Voller Stern Voller Stern Voller Stern Voller Stern Voller Stern
violetta1961 Avatar

Von

Das Cover zeigt ein Foto, auf dem eine jüngere Frau nachdenklich im Schatten eines Baumes auf einem Felsen am Meer sitzt. Dieses Bild drückt schon viel über den Roman aus. Die Geschichte wird in zwei sich häufig abwechselnden Zeitebenen erzählt, die auch mit unterschiedlichen Schrifttypen leicht zu erkennen sind. In der Gegenwart flüchtet die Protagonistin Juni vor ihrem gewalttätigen Ehemann auf die Insel ihrer Großeltern. Sie räumt das Haus ihrer verstorbenen Großeltern und ihrer ebenfalls verstorbenen Mutter Lilla auf und stößt so auf die Familiengeschichte, die vor ihr geheim gehalten wurde.
Ihre Großmutter Tekla, in Norwegen als "Deutschmädchen" diskriminiert, verlässt mit ihrem Ehemann, dem deutschen Soldaten Otto, Norwegen.

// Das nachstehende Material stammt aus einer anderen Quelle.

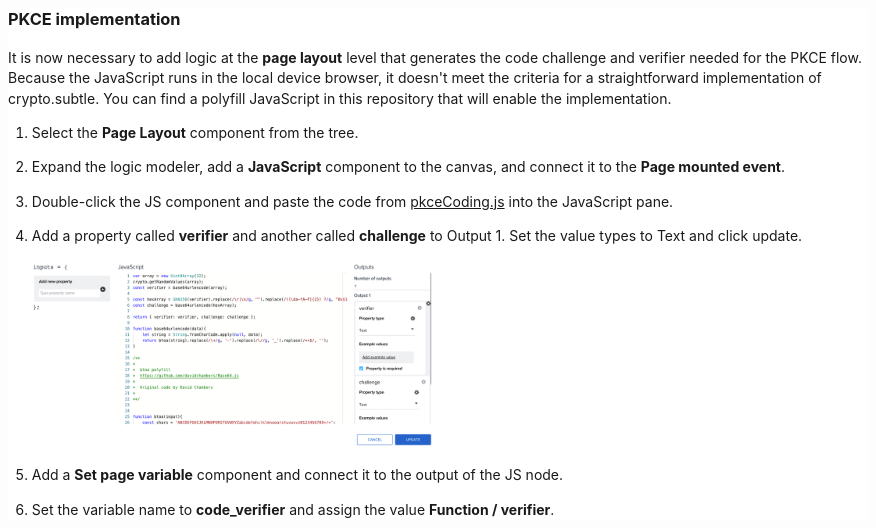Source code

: 
### PKCE implementation

It is now necessary to add logic at the **page layout** level that generates the code challenge and verifier needed for the PKCE flow. Because the JavaScript runs in the local device browser, it doesn't meet the criteria for a straightforward implementation of crypto.subtle. You can find a polyfill JavaScript in this repository that will enable the implementation.

1.  Select the **Page Layout** component from the tree.

2.  Expand the logic modeler, add a **JavaScript** component to the canvas, and connect it to the **Page mounted event**.

3.  Double-click the JS component and paste the code from [pkceCoding.js](./buildApps/pkceCoding.js) into the JavaScript pane.

4.  Add a property called **verifier** and another called **challenge** to Output 1. Set the value types to Text and click update.

    [<img src="./images/10-polyfill-js.png" width="400" />](./images/10-polyfill-js.png?raw=true)

5. Add a **Set page variable** component and connect it to the output of the JS node.

6. Set the variable name to **code_verifier** and assign the value **Function / verifier**.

Sie wollen ein neues Leben im von Russen besetzten, völlig zerstörten Demmin beginnen. Dieser Erzählstrang beginnt Ende des 2. Weltkriegs und stellt die Situation norwegischer Frauen dar, die sich in deutsche Soldaten verliebt hatten. Sehr berührend wird das damalige Leben mit Angst und brutalen Übergriffen von der sowjetischen Besatzungsmacht geschildert. Einiges war mir schon darüber bekannt, der Massensuizid in der kleinen ostdeutschen Stadt Demmin jedoch war mir neu; eine gelungene Bewusstmachung, diese historische Tatsache im Roman zu beschreiben.

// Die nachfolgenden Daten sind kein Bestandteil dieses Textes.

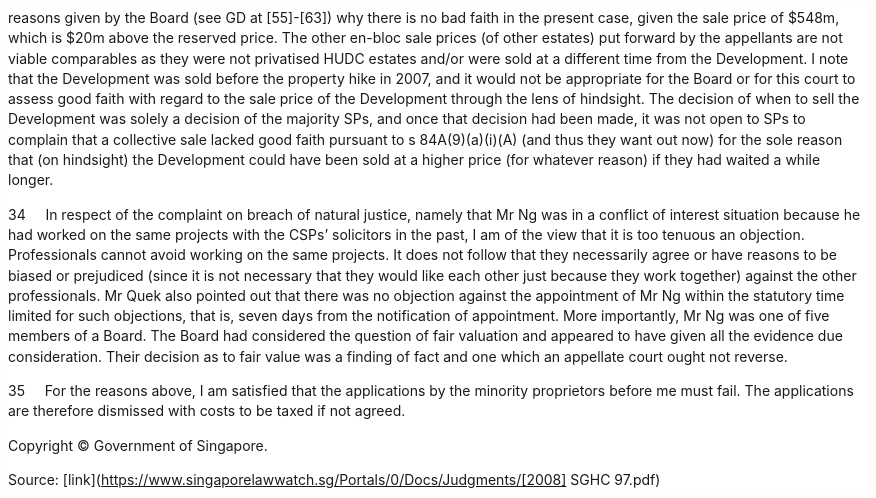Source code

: 
reasons given by the Board (see GD at [55]-[63]) why there is no bad faith in the present case, given the sale price of $548m, which is $20m above the reserved price. The other en-bloc sale prices (of other estates) put forward by the appellants are not viable comparables as they were not privatised HUDC estates and/or were sold at a different time from the Development. I note that the Development was sold before the property hike in 2007, and it would not be appropriate for the Board or for this court to assess good faith with regard to the sale price of the Development through the lens of hindsight. The decision of when to sell the Development was solely a decision of the majority SPs, and once that decision had been made, it was not open to SPs to complain that a collective sale lacked good faith pursuant to s 84A(9)(a)(i)(A) (and thus they want out now) for the sole reason that (on hindsight) the Development could have been sold at a higher price (for whatever reason) if they had waited a while longer. 

34     In respect of the complaint on breach of natural justice, namely that Mr Ng was in a conflict of interest situation because he had worked on the same projects with the CSPs’ solicitors in the past, I am of the view that it is too tenuous an objection. Professionals cannot avoid working on the same projects. It does not follow that they necessarily agree or have reasons to be biased or prejudiced (since it is not necessary that they would like each other just because they work together) against the other professionals. Mr Quek also pointed out that there was no objection against the appointment of Mr Ng within the statutory time limited for such objections, that is, seven days from the notification of appointment. More importantly, Mr Ng was one of five members of a Board. The Board had considered the question of fair valuation and appeared to have given all the evidence due consideration. Their decision as to fair value was a finding of fact and one which an appellate court ought not reverse. 

35     For the reasons above, I am satisfied that the applications by the minority proprietors before me must fail. The applications are therefore dismissed with costs to be taxed if not agreed. 

 Copyright © Government of Singapore. 


Source: [link](https://www.singaporelawwatch.sg/Portals/0/Docs/Judgments/[2008] SGHC 97.pdf)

In der Gegenwart lesen wir von der Suche der Enkelin Juni, die Fotos, Briefe u.a. findet, die nach und nach ihr Familiengeheimnis lüftet. Dadurch kann sie nachträglich ein Verständnis der Konflikte ihrer Mutter Lilla mit der Großmutter Tekla sowie ihrer eigenen gewinnen. Bei der Suche wird sie von Georg, einem neuen Nachbarn auf der Insel, unterstützt. Mein einziger Kritikpunkt ist die Figur Georg. Als attraktiver, nahezu traumhafter Mann in Junis Alter, der sich auch noch beruflich mit Historie beschäftigt, finde ich ihn etwas zu konstruiert. Ein großes Thema dieses Romans sind unbekannte Väter und die Spurensuche nach ihnen. Das Buch ist wunderbar geschrieben, die Charaktere plastisch. Ich konnte von Anfang bis Ende in den Sog der Geschichte eintauchen. Ein sehr zu empfehlendes Buch!